RelativePinballLossProvider#

class openstef_beam.evaluation.metric_providers.RelativePinballLossProvider(**data: Any) None[source]

Bases: MetricProvider

Provides Relative Pinball Loss metrics for quantile predictions.

Computes the relative pinball loss (also known as relative quantile loss) for each quantile, normalized by the measurement range to make it scale-invariant and suitable for comparing quantile prediction errors across different datasets.

Parameters:

data (Any)

property metric_names: frozenset[str]

Declared metric names that this provider produces.

Override in subclasses to enable eager metric-name validation (e.g. in the hyperparameter tuner).

measurement_range_lower_q: float
measurement_range_upper_q: float
compute_deterministic(y_true: ndarray[tuple[Any, ...], dtype[floating]], y_pred: ndarray[tuple[Any, ...], dtype[floating]], quantile: float) dict[str, Annotated[float, BeforeValidator(func=_convert_none_to_nan, json_schema_input_type=PydanticUndefined)]][source]
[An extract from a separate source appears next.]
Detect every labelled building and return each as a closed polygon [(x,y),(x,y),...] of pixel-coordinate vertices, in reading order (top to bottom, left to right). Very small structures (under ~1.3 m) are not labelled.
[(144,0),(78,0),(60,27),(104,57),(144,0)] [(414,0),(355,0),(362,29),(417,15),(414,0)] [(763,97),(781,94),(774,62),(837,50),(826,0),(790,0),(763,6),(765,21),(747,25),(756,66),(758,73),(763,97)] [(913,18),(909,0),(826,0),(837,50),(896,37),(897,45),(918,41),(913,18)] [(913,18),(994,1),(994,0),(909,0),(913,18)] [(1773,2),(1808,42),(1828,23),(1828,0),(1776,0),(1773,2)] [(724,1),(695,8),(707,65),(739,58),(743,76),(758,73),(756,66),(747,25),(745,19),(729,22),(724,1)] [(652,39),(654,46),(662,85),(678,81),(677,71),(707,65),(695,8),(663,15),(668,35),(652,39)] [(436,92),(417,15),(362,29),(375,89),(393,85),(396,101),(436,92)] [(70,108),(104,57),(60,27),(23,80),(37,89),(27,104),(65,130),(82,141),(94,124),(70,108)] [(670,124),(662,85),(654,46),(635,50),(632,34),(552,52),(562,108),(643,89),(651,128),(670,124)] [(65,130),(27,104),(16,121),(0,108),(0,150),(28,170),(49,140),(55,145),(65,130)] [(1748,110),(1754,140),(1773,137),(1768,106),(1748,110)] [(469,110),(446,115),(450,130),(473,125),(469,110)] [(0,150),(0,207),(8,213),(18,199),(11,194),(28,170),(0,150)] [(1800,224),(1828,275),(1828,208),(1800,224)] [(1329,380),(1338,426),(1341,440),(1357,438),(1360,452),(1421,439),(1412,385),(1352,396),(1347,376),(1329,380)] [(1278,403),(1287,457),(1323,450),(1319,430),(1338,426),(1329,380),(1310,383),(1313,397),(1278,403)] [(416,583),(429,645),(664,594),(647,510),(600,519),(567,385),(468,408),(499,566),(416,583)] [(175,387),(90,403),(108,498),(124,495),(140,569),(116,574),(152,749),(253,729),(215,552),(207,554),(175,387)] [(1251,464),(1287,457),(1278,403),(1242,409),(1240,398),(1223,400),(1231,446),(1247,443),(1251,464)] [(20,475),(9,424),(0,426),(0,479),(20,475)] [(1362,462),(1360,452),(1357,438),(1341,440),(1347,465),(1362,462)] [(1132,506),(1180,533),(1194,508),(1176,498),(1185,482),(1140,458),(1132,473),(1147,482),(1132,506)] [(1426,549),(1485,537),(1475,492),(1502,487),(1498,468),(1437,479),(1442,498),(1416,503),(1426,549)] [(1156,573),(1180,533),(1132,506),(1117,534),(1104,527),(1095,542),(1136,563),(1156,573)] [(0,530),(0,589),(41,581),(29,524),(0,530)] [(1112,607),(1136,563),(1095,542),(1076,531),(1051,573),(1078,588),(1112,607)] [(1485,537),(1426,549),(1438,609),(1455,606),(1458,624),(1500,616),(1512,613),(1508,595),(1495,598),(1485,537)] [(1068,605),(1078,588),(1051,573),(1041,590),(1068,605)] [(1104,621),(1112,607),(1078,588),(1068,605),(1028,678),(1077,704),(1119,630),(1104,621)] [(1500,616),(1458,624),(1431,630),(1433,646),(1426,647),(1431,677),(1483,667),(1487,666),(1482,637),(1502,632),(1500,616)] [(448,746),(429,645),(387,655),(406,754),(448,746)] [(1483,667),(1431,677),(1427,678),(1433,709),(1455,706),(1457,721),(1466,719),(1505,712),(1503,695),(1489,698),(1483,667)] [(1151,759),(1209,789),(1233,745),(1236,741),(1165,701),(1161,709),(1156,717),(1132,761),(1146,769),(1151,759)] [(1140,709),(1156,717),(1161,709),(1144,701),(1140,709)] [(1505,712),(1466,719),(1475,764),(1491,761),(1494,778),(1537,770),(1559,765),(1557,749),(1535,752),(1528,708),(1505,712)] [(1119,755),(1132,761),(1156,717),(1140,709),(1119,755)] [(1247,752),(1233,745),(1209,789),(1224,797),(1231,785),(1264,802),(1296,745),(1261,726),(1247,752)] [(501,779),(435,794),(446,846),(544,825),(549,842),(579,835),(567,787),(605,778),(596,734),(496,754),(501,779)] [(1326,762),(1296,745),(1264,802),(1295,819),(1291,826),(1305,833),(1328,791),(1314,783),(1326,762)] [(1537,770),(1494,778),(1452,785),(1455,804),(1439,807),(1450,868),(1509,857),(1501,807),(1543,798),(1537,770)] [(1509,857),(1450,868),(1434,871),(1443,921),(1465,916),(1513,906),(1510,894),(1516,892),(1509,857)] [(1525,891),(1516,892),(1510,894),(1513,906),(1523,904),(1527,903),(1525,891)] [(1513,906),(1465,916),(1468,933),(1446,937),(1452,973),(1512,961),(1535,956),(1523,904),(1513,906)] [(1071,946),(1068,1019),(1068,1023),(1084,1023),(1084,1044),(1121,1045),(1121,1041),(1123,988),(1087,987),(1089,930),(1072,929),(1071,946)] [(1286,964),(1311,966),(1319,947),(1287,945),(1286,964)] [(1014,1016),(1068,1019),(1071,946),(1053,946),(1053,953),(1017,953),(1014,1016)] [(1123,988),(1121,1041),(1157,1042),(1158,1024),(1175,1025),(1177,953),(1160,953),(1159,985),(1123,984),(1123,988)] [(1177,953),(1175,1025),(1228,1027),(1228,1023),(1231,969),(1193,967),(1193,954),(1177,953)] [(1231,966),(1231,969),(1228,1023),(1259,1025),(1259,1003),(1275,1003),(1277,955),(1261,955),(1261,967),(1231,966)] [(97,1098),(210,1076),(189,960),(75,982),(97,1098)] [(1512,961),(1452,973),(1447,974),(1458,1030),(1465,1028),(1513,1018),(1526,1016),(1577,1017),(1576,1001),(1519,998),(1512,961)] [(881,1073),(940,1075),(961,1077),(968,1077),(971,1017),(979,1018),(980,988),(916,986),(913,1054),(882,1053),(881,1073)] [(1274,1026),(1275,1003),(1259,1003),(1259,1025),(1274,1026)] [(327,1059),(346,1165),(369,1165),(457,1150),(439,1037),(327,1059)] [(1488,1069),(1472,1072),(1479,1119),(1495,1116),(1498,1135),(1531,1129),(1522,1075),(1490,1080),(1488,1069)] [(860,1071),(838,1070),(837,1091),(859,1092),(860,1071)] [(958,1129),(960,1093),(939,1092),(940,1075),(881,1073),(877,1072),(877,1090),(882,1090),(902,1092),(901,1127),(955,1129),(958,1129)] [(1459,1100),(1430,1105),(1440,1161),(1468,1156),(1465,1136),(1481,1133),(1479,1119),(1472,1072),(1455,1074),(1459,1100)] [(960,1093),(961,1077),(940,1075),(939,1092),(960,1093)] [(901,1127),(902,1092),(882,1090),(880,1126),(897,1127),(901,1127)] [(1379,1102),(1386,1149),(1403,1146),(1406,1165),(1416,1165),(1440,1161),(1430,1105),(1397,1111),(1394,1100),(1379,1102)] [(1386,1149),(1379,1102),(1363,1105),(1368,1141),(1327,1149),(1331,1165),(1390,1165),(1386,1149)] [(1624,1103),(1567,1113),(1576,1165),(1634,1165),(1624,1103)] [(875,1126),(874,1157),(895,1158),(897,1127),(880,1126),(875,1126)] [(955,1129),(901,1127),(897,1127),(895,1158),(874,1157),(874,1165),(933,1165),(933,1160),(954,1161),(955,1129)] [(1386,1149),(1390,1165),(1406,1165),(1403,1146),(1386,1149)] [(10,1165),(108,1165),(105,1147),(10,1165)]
Compute metrics for a single quantile prediction.

Must be implemented by subclasses that provide deterministic metrics (per quantile).

Parameters:
Return type:

dict[str, float]

model_config: ClassVar[ConfigDict] = {'arbitrary_types_allowed': False, 'extra': 'ignore', 'protected_namespaces': ()}

Configuration for the model, should be a dictionary conforming to [ConfigDict][pydantic.config.ConfigDict].